Back to the to-do list. “Vacuum/mop kitchen floor. Vacuum/straighten living room. Clean upstairs/downstairs bathrooms. Laundry. Fold/put away laundry (my LEAST favorite task, though sometimes it’s tied with emptying the dishwasher).” You get the gist. Added to my list I include whatever errands need to be run (“Gas, Wegmans, library, bank, Target”), and whatever afternoon/evening activities are scheduled (“Cello, violin, Qabats, swimming lesson, bell choir”). The errands and activities always get done. The chores? Not so much. I consider myself having had a successful day if I can cross off one or two of the chore items from the list. If I get them all done, I earn a gold medal, but that rarely happens, because…
…inertia. Household chores are one of the most demoralizing things ever, because how many of us have experienced the three minutes when the kitchen floor is spotless, only to have a kid or a dog with muddy feet run across it? Why bother clean off the mirror when somebody’s going to splatter toothpaste or soapy water onto in within seconds? And I swear the cats secretly lie in wait as the litter box is being changed before immediately running in to have a pooping party. No chore feels productive when the fruits of one’s labors are undone so quickly.
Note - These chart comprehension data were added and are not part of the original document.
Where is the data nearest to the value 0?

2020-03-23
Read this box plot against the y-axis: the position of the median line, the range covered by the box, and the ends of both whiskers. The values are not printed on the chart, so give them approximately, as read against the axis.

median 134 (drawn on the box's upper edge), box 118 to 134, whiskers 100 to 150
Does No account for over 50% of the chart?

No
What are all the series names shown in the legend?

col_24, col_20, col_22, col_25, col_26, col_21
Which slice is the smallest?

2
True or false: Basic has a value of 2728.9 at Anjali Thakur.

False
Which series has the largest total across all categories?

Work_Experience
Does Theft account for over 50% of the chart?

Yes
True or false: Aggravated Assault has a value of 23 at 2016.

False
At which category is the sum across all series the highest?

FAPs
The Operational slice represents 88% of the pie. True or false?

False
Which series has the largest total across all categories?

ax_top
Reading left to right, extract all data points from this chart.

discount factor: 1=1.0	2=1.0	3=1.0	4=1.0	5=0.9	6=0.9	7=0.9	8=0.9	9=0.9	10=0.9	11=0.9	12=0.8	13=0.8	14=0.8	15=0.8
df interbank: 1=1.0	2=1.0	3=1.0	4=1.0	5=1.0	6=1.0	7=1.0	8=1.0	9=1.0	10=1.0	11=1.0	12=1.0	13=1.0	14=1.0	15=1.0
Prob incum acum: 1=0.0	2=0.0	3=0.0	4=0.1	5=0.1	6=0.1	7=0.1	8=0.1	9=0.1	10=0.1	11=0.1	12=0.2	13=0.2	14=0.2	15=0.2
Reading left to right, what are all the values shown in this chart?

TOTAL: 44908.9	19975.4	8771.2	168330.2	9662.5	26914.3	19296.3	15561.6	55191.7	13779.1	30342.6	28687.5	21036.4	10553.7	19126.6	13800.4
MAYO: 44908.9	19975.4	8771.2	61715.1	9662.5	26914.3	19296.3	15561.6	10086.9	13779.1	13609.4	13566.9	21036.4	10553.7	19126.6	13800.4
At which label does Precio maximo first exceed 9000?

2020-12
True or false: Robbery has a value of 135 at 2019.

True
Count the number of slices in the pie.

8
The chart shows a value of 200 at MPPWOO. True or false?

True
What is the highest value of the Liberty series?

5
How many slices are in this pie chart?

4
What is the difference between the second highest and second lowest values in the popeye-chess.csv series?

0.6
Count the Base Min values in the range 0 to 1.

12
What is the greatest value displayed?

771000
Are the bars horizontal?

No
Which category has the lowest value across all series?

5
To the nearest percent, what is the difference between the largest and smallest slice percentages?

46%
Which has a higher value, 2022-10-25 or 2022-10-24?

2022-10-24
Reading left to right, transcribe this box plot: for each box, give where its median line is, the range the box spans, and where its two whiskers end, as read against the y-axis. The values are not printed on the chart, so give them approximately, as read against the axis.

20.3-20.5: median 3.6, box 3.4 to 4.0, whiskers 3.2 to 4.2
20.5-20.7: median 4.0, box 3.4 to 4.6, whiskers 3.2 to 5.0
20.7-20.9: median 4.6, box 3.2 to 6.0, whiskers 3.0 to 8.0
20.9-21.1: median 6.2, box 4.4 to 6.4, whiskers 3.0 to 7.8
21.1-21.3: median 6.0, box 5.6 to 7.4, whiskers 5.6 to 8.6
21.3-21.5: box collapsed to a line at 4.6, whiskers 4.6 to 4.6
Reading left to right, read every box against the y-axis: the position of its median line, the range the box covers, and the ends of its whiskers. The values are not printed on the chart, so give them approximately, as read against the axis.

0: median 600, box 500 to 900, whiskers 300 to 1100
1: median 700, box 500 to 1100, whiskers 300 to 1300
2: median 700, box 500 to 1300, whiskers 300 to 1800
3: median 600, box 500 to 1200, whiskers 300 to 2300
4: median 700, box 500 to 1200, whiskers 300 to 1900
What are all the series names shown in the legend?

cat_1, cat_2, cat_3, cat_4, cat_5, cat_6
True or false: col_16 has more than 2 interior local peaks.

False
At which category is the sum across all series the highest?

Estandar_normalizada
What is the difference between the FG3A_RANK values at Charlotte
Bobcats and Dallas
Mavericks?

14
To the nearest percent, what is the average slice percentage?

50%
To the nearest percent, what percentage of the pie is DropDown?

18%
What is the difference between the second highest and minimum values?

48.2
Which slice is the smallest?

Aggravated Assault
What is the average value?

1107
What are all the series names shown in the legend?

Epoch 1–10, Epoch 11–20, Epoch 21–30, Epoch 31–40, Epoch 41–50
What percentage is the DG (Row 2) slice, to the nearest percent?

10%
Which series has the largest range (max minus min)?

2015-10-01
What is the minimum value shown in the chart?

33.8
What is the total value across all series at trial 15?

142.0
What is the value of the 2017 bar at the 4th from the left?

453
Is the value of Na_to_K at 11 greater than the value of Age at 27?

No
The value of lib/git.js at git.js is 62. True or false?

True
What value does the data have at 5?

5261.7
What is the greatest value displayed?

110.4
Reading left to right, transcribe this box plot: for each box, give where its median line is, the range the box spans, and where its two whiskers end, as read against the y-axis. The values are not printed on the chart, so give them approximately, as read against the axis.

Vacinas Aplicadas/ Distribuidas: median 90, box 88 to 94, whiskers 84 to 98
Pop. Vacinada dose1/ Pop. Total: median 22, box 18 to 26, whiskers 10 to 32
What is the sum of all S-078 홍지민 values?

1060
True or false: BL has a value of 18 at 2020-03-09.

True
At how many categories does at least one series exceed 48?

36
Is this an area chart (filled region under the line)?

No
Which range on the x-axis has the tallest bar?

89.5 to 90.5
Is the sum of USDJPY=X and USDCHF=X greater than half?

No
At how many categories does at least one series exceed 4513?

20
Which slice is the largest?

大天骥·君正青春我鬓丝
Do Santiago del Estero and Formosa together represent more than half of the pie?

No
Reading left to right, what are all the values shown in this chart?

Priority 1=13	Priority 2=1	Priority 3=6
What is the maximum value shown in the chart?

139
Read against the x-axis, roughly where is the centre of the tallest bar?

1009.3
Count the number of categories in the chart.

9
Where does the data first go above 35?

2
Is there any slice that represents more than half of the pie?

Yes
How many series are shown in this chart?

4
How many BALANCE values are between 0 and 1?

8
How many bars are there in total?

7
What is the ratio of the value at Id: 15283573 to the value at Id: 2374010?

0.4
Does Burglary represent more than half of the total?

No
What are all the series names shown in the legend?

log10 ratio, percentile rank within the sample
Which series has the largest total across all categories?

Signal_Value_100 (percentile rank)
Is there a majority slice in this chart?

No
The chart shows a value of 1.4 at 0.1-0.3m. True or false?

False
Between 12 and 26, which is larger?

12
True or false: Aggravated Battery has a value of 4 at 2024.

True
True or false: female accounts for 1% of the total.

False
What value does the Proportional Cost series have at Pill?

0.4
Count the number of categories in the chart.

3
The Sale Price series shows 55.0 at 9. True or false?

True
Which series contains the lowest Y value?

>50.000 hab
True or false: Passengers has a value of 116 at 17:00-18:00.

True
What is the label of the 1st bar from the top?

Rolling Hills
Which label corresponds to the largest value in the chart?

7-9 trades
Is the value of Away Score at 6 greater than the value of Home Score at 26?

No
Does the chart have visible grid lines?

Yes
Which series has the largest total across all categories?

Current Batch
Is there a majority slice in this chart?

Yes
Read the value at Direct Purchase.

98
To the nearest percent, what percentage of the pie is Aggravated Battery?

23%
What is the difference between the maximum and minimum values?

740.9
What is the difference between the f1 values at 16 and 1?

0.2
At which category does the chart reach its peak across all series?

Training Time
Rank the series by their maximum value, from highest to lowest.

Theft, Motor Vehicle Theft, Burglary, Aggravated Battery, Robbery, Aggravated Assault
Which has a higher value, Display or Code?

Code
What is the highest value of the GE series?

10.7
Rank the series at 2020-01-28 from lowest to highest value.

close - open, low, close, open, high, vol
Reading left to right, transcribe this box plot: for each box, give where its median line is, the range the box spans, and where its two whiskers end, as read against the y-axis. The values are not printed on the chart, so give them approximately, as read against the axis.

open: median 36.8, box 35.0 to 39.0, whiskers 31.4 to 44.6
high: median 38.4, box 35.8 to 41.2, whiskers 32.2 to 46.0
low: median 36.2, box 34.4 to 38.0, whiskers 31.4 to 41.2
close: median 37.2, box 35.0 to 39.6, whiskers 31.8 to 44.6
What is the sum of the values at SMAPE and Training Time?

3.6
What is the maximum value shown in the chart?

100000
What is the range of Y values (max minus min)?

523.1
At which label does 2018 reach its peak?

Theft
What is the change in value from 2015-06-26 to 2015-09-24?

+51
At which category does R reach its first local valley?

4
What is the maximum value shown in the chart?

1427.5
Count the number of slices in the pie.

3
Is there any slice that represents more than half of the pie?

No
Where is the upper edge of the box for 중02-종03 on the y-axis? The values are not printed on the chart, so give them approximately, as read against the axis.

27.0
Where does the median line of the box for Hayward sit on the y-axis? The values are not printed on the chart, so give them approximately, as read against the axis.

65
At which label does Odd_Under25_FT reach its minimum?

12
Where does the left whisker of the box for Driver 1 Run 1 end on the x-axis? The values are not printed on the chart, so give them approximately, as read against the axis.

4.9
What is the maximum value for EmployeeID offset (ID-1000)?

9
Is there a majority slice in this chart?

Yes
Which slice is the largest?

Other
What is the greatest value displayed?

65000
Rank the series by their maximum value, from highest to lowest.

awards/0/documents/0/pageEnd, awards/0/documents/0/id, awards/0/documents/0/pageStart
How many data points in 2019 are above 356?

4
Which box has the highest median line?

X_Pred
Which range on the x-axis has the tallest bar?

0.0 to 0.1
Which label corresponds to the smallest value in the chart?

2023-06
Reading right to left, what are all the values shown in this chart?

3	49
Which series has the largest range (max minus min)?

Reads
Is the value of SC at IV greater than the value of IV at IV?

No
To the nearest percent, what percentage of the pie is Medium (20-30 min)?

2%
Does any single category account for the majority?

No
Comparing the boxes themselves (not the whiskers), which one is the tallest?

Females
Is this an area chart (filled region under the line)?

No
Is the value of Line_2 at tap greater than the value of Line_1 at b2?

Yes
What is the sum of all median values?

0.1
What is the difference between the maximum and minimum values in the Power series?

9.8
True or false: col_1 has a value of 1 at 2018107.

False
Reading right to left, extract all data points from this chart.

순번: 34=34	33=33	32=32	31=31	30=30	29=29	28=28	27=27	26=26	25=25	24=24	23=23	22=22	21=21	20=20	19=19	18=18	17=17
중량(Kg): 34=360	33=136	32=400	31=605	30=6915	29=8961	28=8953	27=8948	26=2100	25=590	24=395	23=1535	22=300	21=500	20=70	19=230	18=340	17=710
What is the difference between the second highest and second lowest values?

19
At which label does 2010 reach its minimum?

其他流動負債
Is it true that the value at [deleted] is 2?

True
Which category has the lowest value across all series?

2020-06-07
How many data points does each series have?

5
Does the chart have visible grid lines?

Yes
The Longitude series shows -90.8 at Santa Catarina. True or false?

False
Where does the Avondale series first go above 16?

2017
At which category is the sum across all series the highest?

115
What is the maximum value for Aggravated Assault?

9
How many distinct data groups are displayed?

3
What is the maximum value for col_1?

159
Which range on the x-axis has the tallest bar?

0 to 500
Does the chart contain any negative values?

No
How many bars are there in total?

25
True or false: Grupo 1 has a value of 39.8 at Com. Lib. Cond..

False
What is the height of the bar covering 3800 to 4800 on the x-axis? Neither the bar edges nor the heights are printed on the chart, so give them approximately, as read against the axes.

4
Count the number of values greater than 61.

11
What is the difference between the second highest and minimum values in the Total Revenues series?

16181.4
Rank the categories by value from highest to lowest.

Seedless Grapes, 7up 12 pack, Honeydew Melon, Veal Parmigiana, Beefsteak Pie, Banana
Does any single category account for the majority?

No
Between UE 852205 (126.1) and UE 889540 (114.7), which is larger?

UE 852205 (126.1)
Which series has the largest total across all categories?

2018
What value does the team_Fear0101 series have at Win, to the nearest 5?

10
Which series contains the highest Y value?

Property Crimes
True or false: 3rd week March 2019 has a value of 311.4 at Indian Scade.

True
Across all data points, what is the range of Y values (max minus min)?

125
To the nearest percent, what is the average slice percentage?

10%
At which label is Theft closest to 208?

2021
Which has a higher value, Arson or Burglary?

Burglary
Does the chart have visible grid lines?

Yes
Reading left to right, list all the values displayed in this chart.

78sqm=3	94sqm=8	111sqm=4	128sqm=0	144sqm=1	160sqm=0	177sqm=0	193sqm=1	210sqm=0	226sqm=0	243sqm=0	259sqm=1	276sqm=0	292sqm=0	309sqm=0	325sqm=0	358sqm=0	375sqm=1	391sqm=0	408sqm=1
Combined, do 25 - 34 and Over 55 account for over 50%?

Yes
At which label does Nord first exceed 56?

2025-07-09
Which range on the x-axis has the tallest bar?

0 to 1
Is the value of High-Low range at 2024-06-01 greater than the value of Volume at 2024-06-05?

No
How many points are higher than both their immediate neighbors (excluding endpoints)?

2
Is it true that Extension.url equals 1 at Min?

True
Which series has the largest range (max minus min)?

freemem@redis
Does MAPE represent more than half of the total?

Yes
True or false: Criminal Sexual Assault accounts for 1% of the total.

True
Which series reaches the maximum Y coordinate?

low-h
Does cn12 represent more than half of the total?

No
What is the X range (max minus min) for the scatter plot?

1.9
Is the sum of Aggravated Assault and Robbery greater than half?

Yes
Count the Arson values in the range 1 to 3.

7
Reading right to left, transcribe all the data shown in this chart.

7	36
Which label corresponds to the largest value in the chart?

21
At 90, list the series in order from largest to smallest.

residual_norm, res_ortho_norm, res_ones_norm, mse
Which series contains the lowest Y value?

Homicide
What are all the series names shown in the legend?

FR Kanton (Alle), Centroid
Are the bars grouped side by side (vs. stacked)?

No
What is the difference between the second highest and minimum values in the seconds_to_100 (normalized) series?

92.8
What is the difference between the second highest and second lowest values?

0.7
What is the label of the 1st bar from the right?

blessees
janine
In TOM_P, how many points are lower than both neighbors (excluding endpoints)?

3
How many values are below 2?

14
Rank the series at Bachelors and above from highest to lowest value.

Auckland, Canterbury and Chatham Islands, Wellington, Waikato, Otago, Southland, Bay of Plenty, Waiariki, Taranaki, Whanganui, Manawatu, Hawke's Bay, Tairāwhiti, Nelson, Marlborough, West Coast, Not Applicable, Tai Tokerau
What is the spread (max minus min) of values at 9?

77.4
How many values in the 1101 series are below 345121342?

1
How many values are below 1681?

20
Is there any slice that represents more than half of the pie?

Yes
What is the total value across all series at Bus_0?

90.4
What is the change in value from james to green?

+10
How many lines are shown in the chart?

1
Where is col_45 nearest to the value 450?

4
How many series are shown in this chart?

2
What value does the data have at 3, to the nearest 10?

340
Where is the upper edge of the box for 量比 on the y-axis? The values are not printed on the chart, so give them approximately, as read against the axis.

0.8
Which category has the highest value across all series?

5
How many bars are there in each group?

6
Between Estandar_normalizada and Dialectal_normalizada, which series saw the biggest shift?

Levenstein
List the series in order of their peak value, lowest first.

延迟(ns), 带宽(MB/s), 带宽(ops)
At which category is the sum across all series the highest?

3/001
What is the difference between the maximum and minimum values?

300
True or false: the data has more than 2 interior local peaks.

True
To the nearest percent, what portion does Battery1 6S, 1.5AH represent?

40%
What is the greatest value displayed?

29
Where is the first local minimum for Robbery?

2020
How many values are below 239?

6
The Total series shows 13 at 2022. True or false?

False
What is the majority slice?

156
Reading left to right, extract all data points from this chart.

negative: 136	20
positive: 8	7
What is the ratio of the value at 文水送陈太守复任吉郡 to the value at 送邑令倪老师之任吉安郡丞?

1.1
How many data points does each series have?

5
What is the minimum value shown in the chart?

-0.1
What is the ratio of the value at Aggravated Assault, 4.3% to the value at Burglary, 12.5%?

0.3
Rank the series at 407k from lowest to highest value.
Which leads to my second area of “productivity”–food production. I love to cook and I think I’m pretty good at it, which is a good thing since a huge chunk of my time is spent planning, shopping, prepping, cooking, and cleaning up meals. Fortunately for me, my family loves to eat (myself included), and I feel that on the scale of productivity, producing tasty, healthful meals and snacks made mostly from scratch is a big check on my list. There’s always the problem, though, of food being EATEN (therefore disappearing), dishes dirtied, kitchen sinks to scrub, and refrigerators that need refilling again…but for some reason, that cycle doesn’t bother me as much. We need to eat in order to survive, and I think home-cooked food helps my family to thrive as well.
Yesterday I felt like I accomplished nothing, which compared to my life as a music educator back in 2010, might have been correct. I didn’t churn out any lesson plans, or rehearse four pieces during Chamber Singers, or teach any piano lessons. I didn’t bring home a paycheck, and I didn’t really have any adult conversations with anyone other than the other two adults in the house. But here’s what I did do:
- I helped Connor and Adrienne get out the door for school; they were clean, dressed appropriately, had everything they needed for the day, and they didn’t miss the bus
- I took a shower and put on makeup (sometimes, this is a Big Deal)
- I took Eleanor to the gym for exercise and playtime, read a bunch of books, and built several towers out of blocks
- made two different pots of soup (pumpkin-white bean and spicy lentil-tomato-spinach), homemade hummus, lemon-tahini dressing, and two pans of oven fries
- practiced violin with with Adrienne, helped her shower and get ready for bed, and spent twenty minutes cuddling her on the couch while she told me about some troubles she was having at school
Somehow, when I look at it that way, it sounds like a lot, and it’s all pretty important stuff. And I was exhausted.